╭──

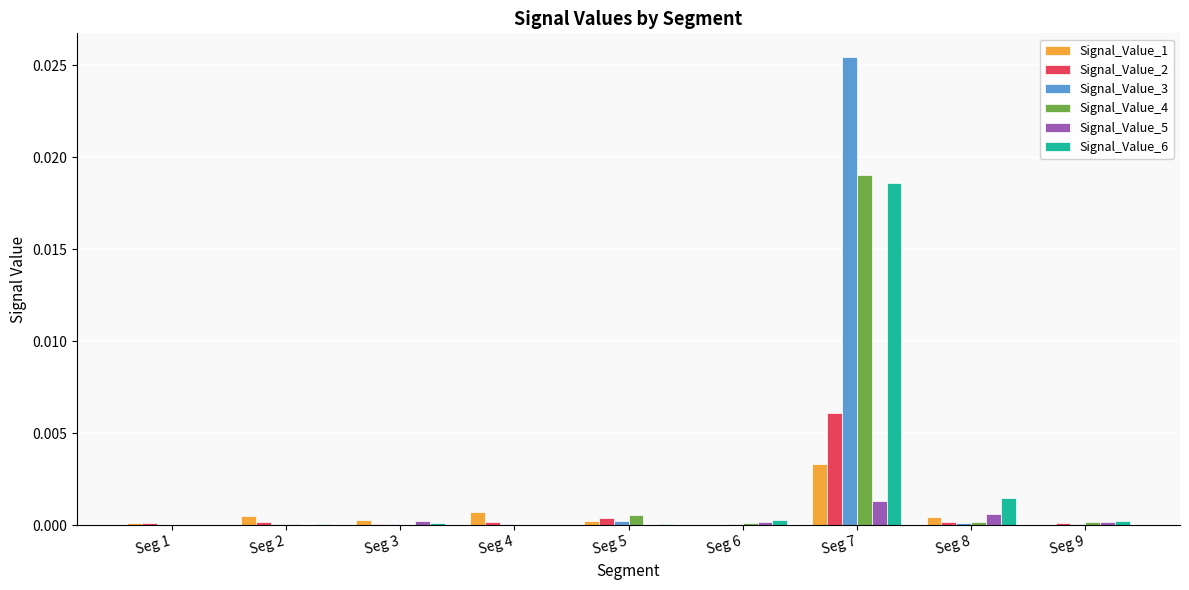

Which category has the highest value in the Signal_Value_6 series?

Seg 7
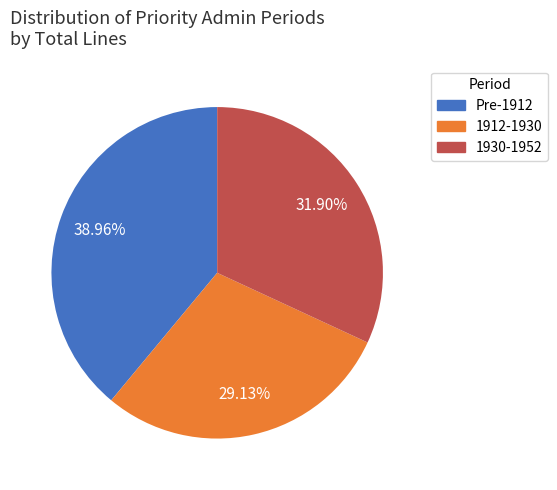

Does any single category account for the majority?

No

╰──

Problem details →
Copy every line of the data above word for word, but leave out the pictures.

Exercise result →
Which category has the highest value in the Signal_Value_6 series?

Seg 7

Does any single category account for the majority?

No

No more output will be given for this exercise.